-- Information supplied follows --

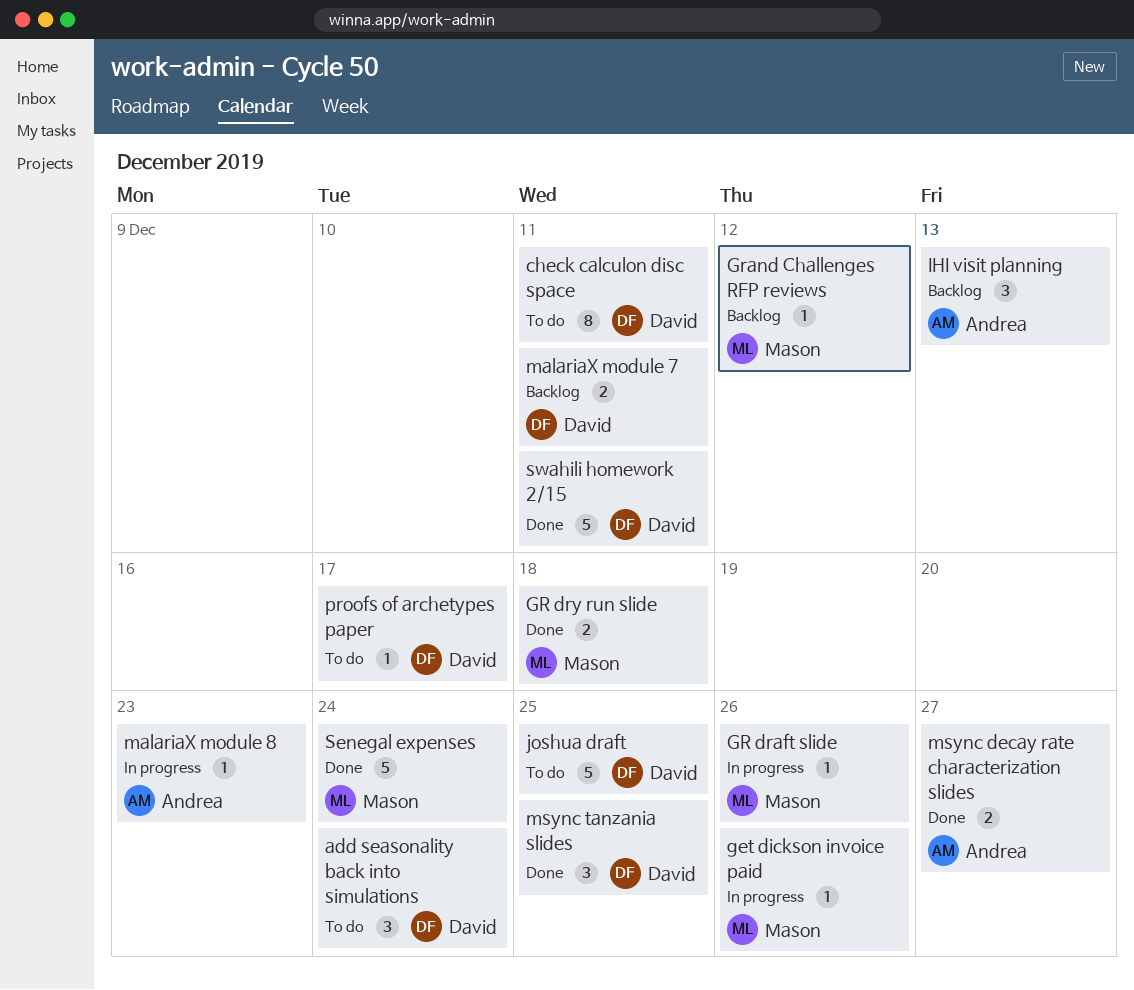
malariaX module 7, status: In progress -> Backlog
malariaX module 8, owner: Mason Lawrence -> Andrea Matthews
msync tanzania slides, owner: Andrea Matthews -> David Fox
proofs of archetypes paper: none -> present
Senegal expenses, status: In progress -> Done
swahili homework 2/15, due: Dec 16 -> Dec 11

-- Information supplied concluded --

* What needs to be done:
Pick out each line above that includes "status" and show it.

* Task response:
malariaX module 7, status: In progress -> Backlog
Senegal expenses, status: In progress -> Done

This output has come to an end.